REQUIRED WORK
Pictures aside, output each record exactly.
....................
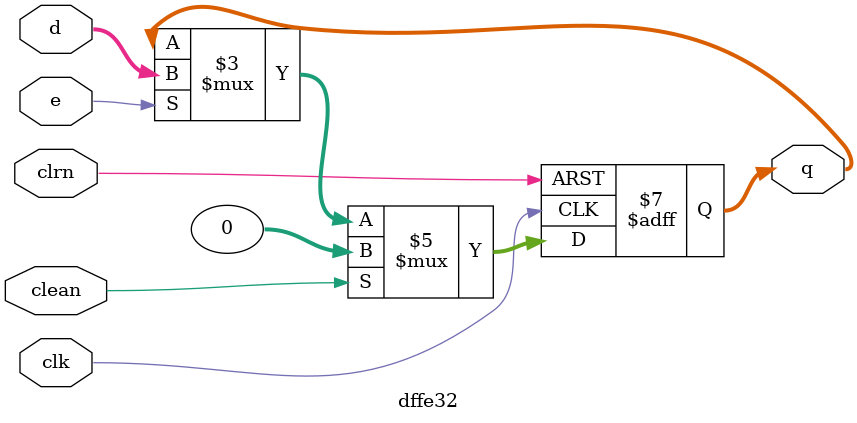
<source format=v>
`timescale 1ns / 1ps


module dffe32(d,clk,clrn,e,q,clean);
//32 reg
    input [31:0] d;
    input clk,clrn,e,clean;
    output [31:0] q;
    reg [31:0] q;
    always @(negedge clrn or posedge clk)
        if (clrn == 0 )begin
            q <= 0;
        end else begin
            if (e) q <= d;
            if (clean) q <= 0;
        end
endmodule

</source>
....................
ANSWER TO THE EXERCISE
<source format=v>
`timescale 1ns / 1ps


module dffe32(d,clk,clrn,e,q,clean);
//32 reg
    input [31:0] d;
    input clk,clrn,e,clean;
    output [31:0] q;
    reg [31:0] q;
    always @(negedge clrn or posedge clk)
        if (clrn == 0 )begin
            q <= 0;
        end else begin
            if (e) q <= d;
            if (clean) q <= 0;
        end
endmodule

</source>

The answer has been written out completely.